Утром я вернулась в свою комнатенку напротив рюмочной. Меня шатало, будто пьяную. Я вспомнила: у нас сегодня две пары, полифония и история музыки, а потом у меня органный класс. Но я не пошла в Консерваторию. Я пошла в рюмочную. Заказала полстакана красного вина. Села за голый, как палуба, стол. Напротив меня сидел мужик, видом из глухой деревни, винцо потягивал и думал. Тут все думали. Молчали. Отовсюду, из всех темных углов на меня глядели старые лица, улыбались беззубые рты. Старость. Она пытается пить. И гулять. И я пытаюсь пить. У меня плохо получается. Меня тошнило, сладкое вино казалось горьким, полынным. Деревенский мужик напротив меня встал, протянул мне руку ладонью вверх: больно бледна, девка, даже с вина не разрумянилась, айда на волю! Мы вышли, а уже стемнело. Я просидела в рюмочной полдня. Мы, рука в руке, подошли с этим хмельным дядькой к памятнику. Бронзовый Чайковский сидел, закрыл глаза, взмахивал рукой, дирижировал музыкой, она ему снилась. Мы оба сели на гранитную лавку под памятником. Мужик жалко, беззубо смеялся. Пьяно бормотал. Называл себя — Христом-Богом. Я тоже смеялась. Надо же было как-то ему отвечать! Вторить.

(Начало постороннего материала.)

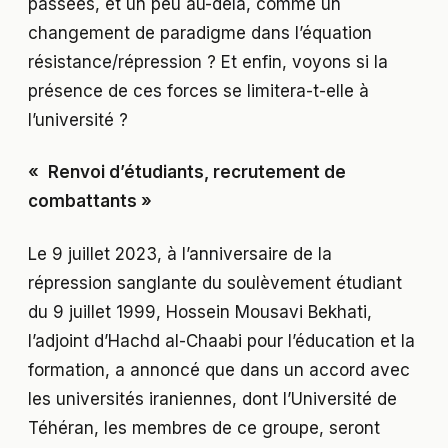
passées, et un peu au-delà, comme un
changement de paradigme dans l’équation
résistance/répression ? Et enfin, voyons si la
présence de ces forces se limitera-t-elle à
l’université ?
«
Renvoi d’étudiants, recrutement de
combattants »
Le 9 juillet 2023, à l’anniversaire de la
répression sanglante du soulèvement étudiant
du 9 juillet 1999, Hossein Mousavi Bekhati,
l’adjoint d’Hachd al-Chaabi pour l’éducation et la
formation, a annoncé que dans un accord avec
les universités iraniennes, dont l’Université de
Téhéran, les membres de ce groupe, seront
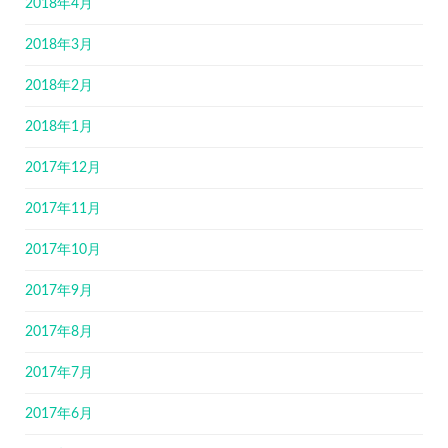
2018年4月
2018年3月
2018年2月
2018年1月
2017年12月
2017年11月
2017年10月
2017年9月
2017年8月
2017年7月
2017年6月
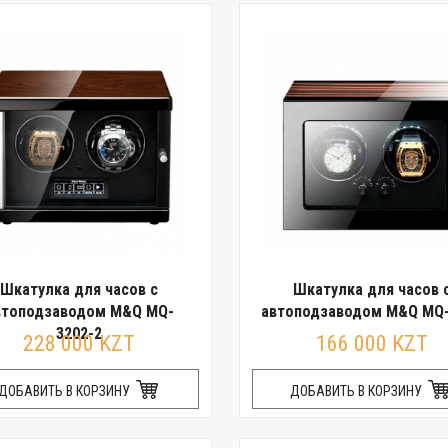
Шкатулка для часов с
Шкатулка для часов 
втоподзаводом M&Q MQ-
автоподзаводом M&Q MQ-
3202-2
228 000 KZT
166 000 KZT
ДОБАВИТЬ В КОРЗИНУ
ДОБАВИТЬ В КОРЗИНУ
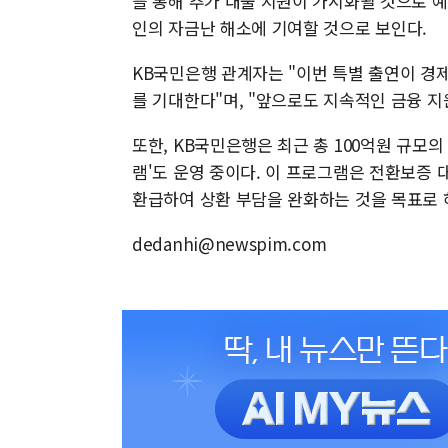
를 통해 추가 대출 지원이 가시화될 것으로 
인의 자금난 해소에 기여할 것으로 보인다.
KB국민은행 관계자는 "이번 특별 출연이 경
를 기대한다"며, "앞으로도 지속적인 금융 지
또한, KB국민은행은 최근 총 100억원 규
램'도 운영 중이다. 이 프로그램은 전환보증 
환급하여 상환 부담을 완화하는 것을 목표로 
dedanhi@newspim.com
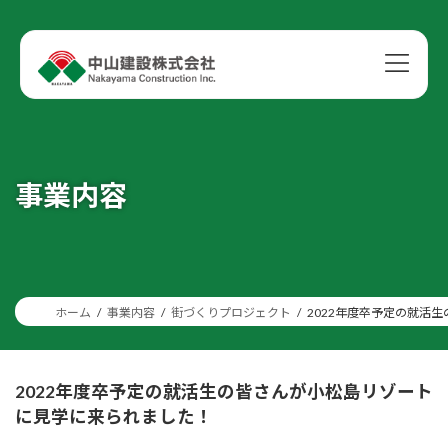
コ
ナ
ン
ビ
テ
ゲ
ン
ー
ツ
シ
へ
ョ
ス
ン
キ
に
ッ
移
事業内容
プ
動
ホーム
事業内容
街づくりプロジェクト
2022年度卒予定の就活
2022年度卒予定の就活生の皆さんが小松島リゾート
に見学に来られました！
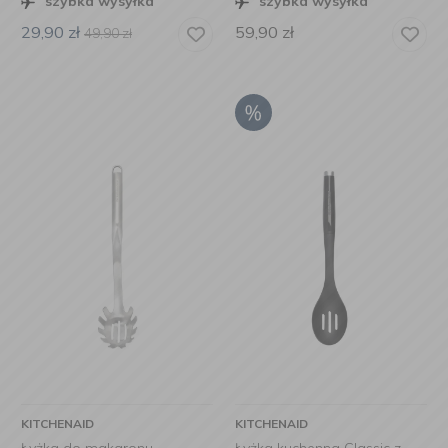
szybka wysyłka
szybka wysyłka
29,90
zł
59,90
zł
49,90
zł
KITCHENAID
KITCHENAID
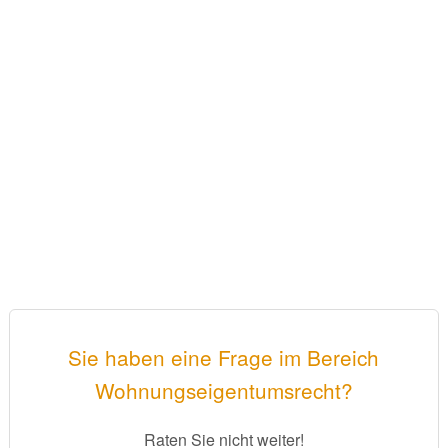
Sie haben eine Frage im Bereich
Wohnungseigentumsrecht?
Raten Sie nicht weiter!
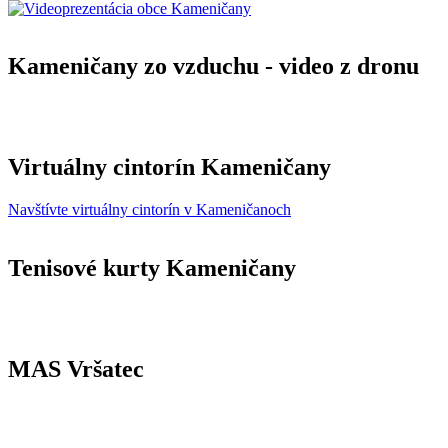
Kameničany zo vzduchu - video z dronu
Virtuálny cintorín Kameničany
Navštívte virtuálny cintorín v Kameničanoch
Tenisové kurty Kameničany
MAS Vršatec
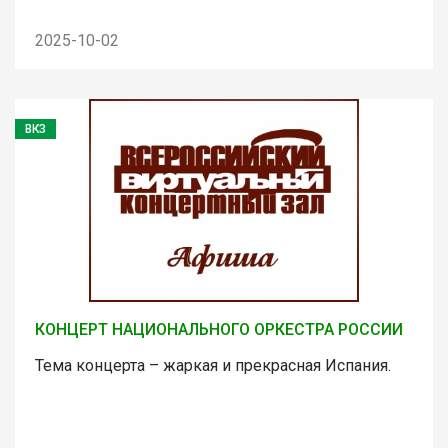
2025-10-02
ВКЗ
КОНЦЕРТ НАЦИОНАЛЬНОГО ОРКЕСТРА РОССИИ
Тема концерта – жаркая и прекрасная Испания.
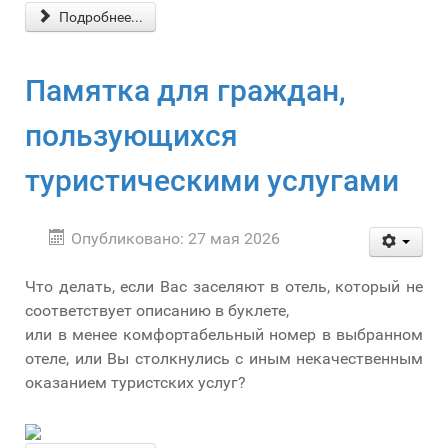
Подробнее...
Памятка для граждан,
пользующихся
туристическими услугами
Опубликовано: 27 мая 2026
Что делать, если Вас заселяют в отель, который не
соответствует описанию в буклете,
или в менее комфортабельный номер в выбранном
отеле, или Вы столкнулись с иным некачественным
оказанием туристских услуг?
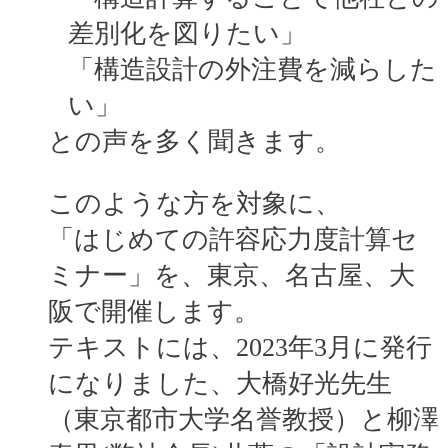
差別化を図りたい」
「構造設計の外注費を減らした
い」
との声を多く聞きます。
このような方を対象に、
「はじめての許容応力度計算セ
ミナー」を、東京、名古屋、大
阪で開催します。
テキストには、2023年3月に発行
になりました、大橋好光先生
（東京都市大学名誉教授）と柳澤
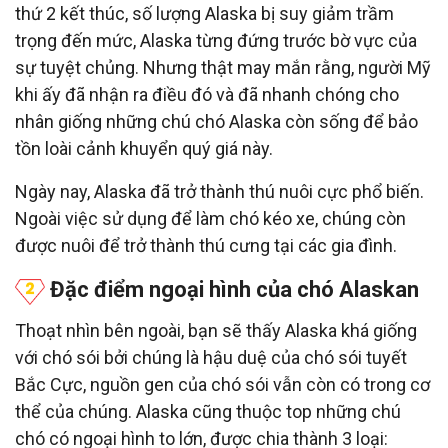
thứ 2 kết thúc, số lượng Alaska bị suy giảm trầm
trọng đến mức, Alaska từng đứng trước bờ vực của
sự tuyệt chủng. Nhưng thật may mắn rằng, người Mỹ
khi ấy đã nhận ra điều đó và đã nhanh chóng cho
nhân giống những chú chó Alaska còn sống để bảo
tồn loài cảnh khuyển quý giá này.
Ngày nay, Alaska đã trở thành thú nuôi cực phổ biến.
Ngoài việc sử dụng để làm chó kéo xe, chúng còn
được nuôi để trở thành thú cưng tại các gia đình.
Đặc điểm ngoại hình của chó Alaskan
Thoạt nhìn bên ngoài, bạn sẽ thấy Alaska khá giống
với chó sói bởi chúng là hậu duệ của chó sói tuyết
Bắc Cực, nguồn gen của chó sói vẫn còn có trong cơ
thể của chúng. Alaska cũng thuộc top những chú
chó có ngoại hình to lớn, được chia thành 3 loại:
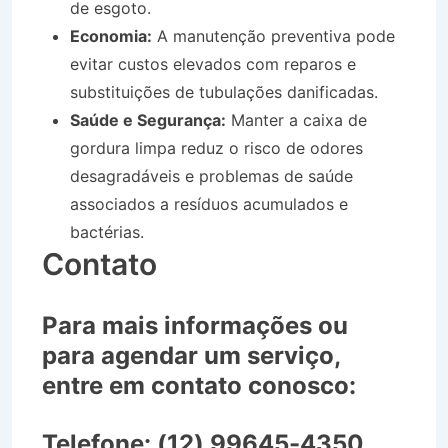
de esgoto.
Economia:
A manutenção preventiva pode
evitar custos elevados com reparos e
substituições de tubulações danificadas.
Saúde e Segurança:
Manter a caixa de
gordura limpa reduz o risco de odores
desagradáveis e problemas de saúde
associados a resíduos acumulados e
bactérias.
Contato
Para mais informações ou
para agendar um serviço,
entre em contato conosco:
Telefone:
(12) 99645-4350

Потом, не сразу, время прошло, явилась я к старику. Он будто вчера со мной простился. Я прошла из коридора в его каморку, печь, как всегда, жарко горела, старик вытянул руки, будто плыл в холодной реке, и крепко, железно обнял меня. Так стояли.

Мы ходили с ним в Большой театр. Все оперы переслушали. Старик бормотал мне в антракте: Большой, это же герой, это не театр, это живое огромное существо, это воин времени, он много страдал, много сражался, и еще сразится, и внутри него люди сражаются, вот вражда двух примадонн, одна другой не может Бога простить, ну, что одной Бог дал всего через край, а другой приходится бежать за ней по пятам, а у Бога богатство, как милостыньку, выпрашивать!.. а вот оперу слушаем сейчас, а ведь ее старый, как я, насквозь больной композитор написал, он сейчас умирает, а думает: вот я оперу написал, и я уже бессмертен!.. враки все, про бессмертие, нет его, нет и Бога, если он такой ужас на нашей земле попустил. И умолкал. А потом цедил: молодая, ты поди, поди к тому композитору! Поговори с ним. Вот как со мной.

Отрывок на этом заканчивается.